Christ taught us to "watch out for false prophets" and to outwardly recognise them by their bad fruits (Matthew 7: 15-16). One way of ascertaining the false shepherds among the sheep is by testing and discerning their faithfulness to the orthodox teachings of the church. Those handed down to us by the foundation of the prophets and apostles. Those who call themselves the Lord's anointed and walk contrary to sound doctrine, refusing to submit to the apostolic authority of the church, are to be resisted, rebuked and if push comes to shove, excluded from the Christian community (2 Timothy 4:2, Titus 3:9-10).

Outside of the church community, there are no pastors, elders, deacons or bishops. False teachers may call themselves that, and wear these titles before their name, but by their lack of submission to God's Word they show themselves to be apostles of Satan. Unlike Paul, who for fear of running his race in vain, privately submitted to the apostles in Jerusalem. Recognising the authority given to James, Peter and John, Paul set before them the gospel that he preached to confirm that his ministry was ordained by Christ, so that they might extend to him the right hand of fellowship.

Apostleship comes by the Word, is built on the Word, and is to be forever tested and trained by the Word. That Word is Christ who calls people to the true ministry of his word, and sustains them in their priestly office in spite of hardships, persecution, beatings, imprisonment, etc. Those teachers who despise the way of the cross, and hold onto worldly authority for unjust gain and personal power, show themselves to be false shepherds, lifting up their own boasts and strange ideas. Letting the testimony about Christ decrease, while their greatness and cultish influence increases among the strays who follow them.

We walk among Satan's snares, and one person with mad ideas may destroy in a short time all that has been built up over many years by many true ministers laboring night and day. We learn this from experience, with great grief; yet we cannot do anything about it.

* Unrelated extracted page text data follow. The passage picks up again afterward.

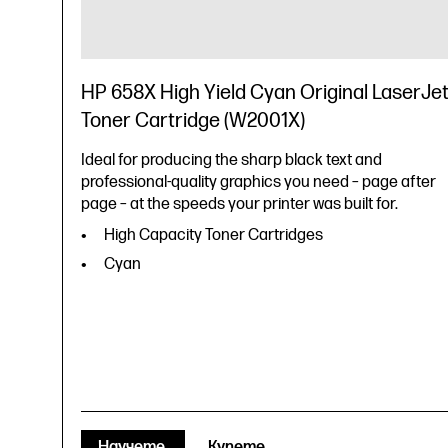
HP 658X High Yield Cyan Original LaserJe
Toner Cartridge (W2001X)
Ideal for producing the sharp black text and
professional-quality graphics you need – page after
page – at the speeds your printer was built for.
High Capacity Toner Cartridges
Cyan
Научете
Купете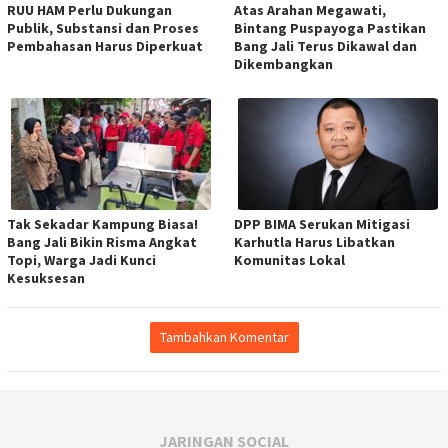
RUU HAM Perlu Dukungan
Atas Arahan Megawati,
Publik, Substansi dan Proses
Bintang Puspayoga Pastikan
Pembahasan Harus Diperkuat
Bang Jali Terus Dikawal dan
Dikembangkan
Tak Sekadar Kampung Biasa!
DPP BIMA Serukan Mitigasi
Bang Jali Bikin Risma Angkat
Karhutla Harus Libatkan
Topi, Warga Jadi Kunci
Komunitas Lokal
Kesuksesan
Tambahkan Komentar
JARINGAN SOCIAL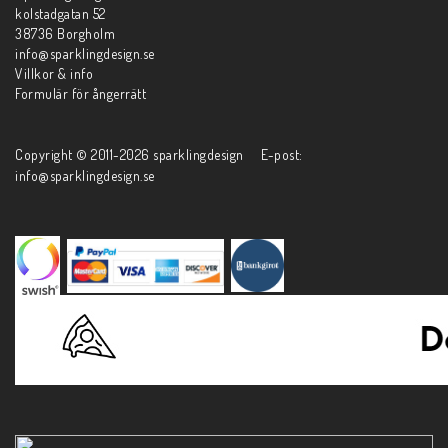
kolstadgatan 52
38736 Borgholm
info@sparklingdesign.se
Villkor & info
Formulär för ångerrätt
Copyright © 2011-2026 sparklingdesign E-post:
info@sparklingdesign.se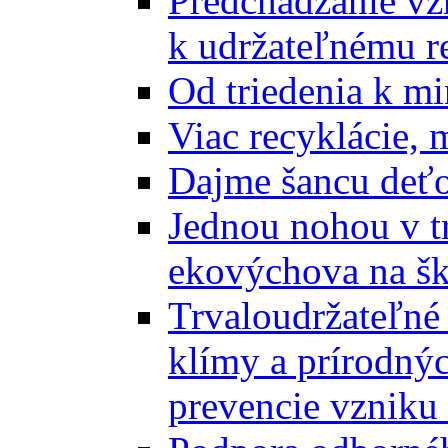
Predchádzanie vz
k udržateľnému r
Od triedenia k mi
Viac recyklácie, 
Dajme šancu deťo
Jednou nohou v tr
ekovýchova na š
Trvaloudržateľné 
klímy a prírodný
prevencie vzniku 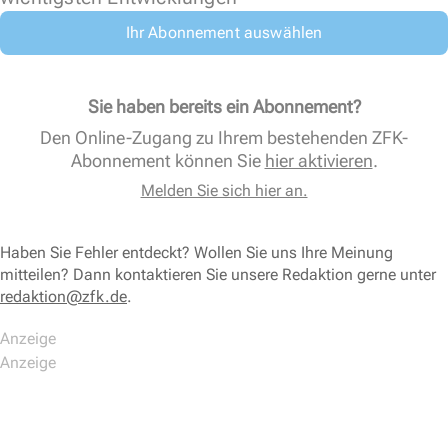
Ihr Abonnement auswählen
Sie haben bereits ein Abonnement?
Den Online-Zugang zu Ihrem bestehenden ZFK-
Abonnement können Sie
hier aktivieren
.
Melden Sie sich hier an.
Haben Sie Fehler entdeckt? Wollen Sie uns Ihre Meinung
mitteilen? Dann kontaktieren Sie unsere Redaktion gerne unter
redaktion@zfk.de
.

Since the church is such a soft and tender thing, and so soon overthrown, we must be quick to watch against these people with their mad ideas. When they have given two sermons or have read a few pages of the Holy Scriptures, they reckon they are in control of all learners and teachers and are answerable to no human authority. You can find many such people today, bold and impudent persons who because they have not been tried by temptations have never learned to fear God, nor had any taste of feeling of grace. Because they are empty of the Holy Spirit, they teach what they like best and such things as are plausible and pleasant to the common people. Then the uneducated multitude, longing to hear news, soon joins them. And many others who think themselves well versed in the doctrine of the faith and have been tempted to some extent are seduced by them.

Paul teaches us from his own experience that congregations that are won by great labour are easily and soon upset. We should watch very carefully against the devil's rangings everywhere, lest he come while we are asleep and sow weeds among the wheat. However watchful and diligent the shepherds may be, the Christian flock is in danger from Satan. Let us therefore watch carefully - first, every one for himself, and second, all teachers, not only for themselves, but also for the whole church, so that we do not enter into temptation.

Martin Luther, Commentary on Galatians.